Not much happens, but during the film’s timeframe of a few months, the protagonist goes through a professional crisis. He cannot write. He has no funding for his film. He endures hate mail and negative critiques of his film in film journals. His frustration is revealed in his monologues to Kurosaki. Watanabe talks about crowdfunding, film criticism, audiences, and indie film’s screening slots. As a filmmaker who is no longer in his twenties, does not have many avenues to get his frustration out, and poor Kurosaki has to endure it all.
But gradually there is some kind of coda, and the work for the script is done. Here Watanabe switches gears and has a kind of epilogue, where all the actors appearing in the film tell to the camera their favorite film, and their thoughts on what is wrong with the Japanese film industry.

From his first film And the Mud Ship Sails Away (2013), Watanabe developed his own minimalistic style, which centers on a protagonist, and the people nearest him, in the Tochigi prefecture, north of Tokyo. He has always the same staff: his brother Yuji Watanabe selects, composes and also plays part of the music (here the coffee shops piano scene music and other classical takes). Here we also hear the music of the rock band Triple Fire, about whom the protagonist is trying to write a script. Watanabe’s other family members as producers, local Tochigi people appearing as actors, and the filmmaker’s 100-year old grandmother as the grandma of the protagonist. The gorgeous black and white aesthetic is by the South Korean cinematographer Bang Woohyun. Within the film world of Life Finds a Way, he is the cameraman with whom Watanabe discusses the World Cup over the phone. This seemingly diary-like record of the real Watanabe’s life cleverly reveals its fictionality in scenes like this.

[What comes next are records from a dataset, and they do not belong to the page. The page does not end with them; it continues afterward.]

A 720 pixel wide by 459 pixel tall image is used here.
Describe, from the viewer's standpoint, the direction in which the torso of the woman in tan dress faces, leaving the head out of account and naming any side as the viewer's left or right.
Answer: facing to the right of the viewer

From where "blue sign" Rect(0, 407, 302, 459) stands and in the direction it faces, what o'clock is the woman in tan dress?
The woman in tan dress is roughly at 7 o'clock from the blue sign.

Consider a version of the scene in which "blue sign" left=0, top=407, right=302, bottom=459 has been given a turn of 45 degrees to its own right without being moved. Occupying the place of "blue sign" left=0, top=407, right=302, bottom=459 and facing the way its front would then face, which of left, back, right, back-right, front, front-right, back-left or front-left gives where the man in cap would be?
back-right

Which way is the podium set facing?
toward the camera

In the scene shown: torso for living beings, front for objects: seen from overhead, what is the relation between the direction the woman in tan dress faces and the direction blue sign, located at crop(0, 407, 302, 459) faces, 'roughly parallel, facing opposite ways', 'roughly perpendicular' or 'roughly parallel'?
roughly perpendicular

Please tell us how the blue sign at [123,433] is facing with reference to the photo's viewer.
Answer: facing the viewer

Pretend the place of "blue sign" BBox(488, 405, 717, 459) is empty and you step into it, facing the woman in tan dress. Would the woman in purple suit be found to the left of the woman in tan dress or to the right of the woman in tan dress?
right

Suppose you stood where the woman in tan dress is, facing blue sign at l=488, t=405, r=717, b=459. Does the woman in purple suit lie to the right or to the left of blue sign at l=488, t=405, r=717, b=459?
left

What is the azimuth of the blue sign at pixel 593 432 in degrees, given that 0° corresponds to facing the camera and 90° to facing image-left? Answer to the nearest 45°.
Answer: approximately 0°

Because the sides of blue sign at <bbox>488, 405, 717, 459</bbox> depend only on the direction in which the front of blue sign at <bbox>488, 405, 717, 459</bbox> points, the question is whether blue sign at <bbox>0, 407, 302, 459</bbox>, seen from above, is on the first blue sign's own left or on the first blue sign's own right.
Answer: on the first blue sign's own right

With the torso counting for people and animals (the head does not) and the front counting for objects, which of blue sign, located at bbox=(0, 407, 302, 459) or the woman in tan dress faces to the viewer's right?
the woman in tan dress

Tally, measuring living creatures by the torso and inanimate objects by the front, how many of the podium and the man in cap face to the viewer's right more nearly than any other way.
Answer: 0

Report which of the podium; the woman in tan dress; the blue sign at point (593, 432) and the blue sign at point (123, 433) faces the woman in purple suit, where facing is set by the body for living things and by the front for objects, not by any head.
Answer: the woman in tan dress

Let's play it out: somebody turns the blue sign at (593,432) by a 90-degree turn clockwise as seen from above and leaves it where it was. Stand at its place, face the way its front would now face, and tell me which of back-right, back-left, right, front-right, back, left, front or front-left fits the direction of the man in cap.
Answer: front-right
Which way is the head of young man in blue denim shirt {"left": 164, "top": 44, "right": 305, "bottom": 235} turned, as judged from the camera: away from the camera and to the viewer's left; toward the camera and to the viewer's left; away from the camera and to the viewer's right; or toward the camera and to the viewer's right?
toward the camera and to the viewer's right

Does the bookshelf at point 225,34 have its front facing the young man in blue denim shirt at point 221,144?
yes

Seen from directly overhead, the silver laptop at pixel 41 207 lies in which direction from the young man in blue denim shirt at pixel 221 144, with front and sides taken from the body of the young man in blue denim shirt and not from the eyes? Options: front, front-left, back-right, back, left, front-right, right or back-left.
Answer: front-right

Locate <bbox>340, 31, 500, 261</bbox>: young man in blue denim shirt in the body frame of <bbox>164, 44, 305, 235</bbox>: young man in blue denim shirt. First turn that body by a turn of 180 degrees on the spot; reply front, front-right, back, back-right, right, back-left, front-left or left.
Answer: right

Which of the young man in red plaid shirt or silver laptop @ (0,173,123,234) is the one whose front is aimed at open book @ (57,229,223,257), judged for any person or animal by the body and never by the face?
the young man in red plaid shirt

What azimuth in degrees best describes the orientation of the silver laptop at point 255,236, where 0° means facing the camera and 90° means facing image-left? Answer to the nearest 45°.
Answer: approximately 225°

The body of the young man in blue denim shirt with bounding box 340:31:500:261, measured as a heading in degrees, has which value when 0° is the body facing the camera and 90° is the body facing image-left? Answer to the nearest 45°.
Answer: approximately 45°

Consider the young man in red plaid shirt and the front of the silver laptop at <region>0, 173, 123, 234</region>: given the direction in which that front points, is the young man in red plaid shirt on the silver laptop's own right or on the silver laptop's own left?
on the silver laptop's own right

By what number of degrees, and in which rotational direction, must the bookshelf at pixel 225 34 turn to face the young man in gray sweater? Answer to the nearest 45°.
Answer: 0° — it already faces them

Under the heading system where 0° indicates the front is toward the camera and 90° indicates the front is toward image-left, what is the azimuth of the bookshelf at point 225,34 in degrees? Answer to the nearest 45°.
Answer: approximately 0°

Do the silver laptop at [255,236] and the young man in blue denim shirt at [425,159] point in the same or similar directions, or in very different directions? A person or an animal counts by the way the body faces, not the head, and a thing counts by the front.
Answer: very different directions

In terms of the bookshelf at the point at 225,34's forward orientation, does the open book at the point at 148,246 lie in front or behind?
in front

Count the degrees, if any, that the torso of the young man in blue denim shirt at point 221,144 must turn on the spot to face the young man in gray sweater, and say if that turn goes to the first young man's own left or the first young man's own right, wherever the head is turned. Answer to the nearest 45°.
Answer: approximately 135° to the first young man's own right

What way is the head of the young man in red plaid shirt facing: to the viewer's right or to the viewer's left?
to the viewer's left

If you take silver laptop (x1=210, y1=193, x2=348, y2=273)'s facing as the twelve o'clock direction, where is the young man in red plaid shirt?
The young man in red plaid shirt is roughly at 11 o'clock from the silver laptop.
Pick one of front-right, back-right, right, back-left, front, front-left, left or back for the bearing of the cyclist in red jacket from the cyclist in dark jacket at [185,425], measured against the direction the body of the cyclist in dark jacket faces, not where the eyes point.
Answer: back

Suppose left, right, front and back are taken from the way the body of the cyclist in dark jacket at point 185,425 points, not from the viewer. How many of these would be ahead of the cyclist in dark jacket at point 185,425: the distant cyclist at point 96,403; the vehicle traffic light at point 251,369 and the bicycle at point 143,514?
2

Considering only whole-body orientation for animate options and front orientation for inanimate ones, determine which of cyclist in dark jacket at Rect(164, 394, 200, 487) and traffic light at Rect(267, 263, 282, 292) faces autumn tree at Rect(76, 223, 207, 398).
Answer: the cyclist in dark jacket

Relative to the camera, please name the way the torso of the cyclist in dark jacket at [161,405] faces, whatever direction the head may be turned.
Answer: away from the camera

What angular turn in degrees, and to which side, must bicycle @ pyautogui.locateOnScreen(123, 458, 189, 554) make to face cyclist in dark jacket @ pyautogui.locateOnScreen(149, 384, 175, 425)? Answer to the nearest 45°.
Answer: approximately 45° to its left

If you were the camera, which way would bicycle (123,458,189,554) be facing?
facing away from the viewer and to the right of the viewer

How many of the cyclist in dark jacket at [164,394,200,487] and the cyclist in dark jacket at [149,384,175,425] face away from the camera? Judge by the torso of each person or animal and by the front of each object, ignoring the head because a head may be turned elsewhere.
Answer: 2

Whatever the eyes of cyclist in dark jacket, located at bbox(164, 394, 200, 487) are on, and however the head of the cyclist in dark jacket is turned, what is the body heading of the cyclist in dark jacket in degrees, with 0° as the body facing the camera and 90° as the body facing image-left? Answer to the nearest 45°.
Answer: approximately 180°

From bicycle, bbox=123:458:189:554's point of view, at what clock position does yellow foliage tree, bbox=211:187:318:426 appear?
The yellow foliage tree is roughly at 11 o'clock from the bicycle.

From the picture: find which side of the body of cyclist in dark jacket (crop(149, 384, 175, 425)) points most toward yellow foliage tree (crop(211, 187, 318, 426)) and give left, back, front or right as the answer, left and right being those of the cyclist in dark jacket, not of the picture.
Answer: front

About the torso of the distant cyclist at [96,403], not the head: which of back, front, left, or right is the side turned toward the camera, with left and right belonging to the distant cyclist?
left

What lies behind the film is not only an honest diary about the rocky path of creativity, but also the general state of filmmaking in Japan. In the former, the director throws in ironic bits of dialogue, including making a child say to the camera that she likes Watanabe’s films best – hardly a choice for a little girl. There is also the bigger picture: the state of Japanese film industry, which favors box office films based on a popular manga or television drama, leaving art filmmakers struggling for funding and screening opportunities. The film begins with Watanabe wondering about the morality of the old folk tale about an industrious ant and the fun-loving grasshopper. Maybe, he wonders, Japan needs more entertaining grasshoppers.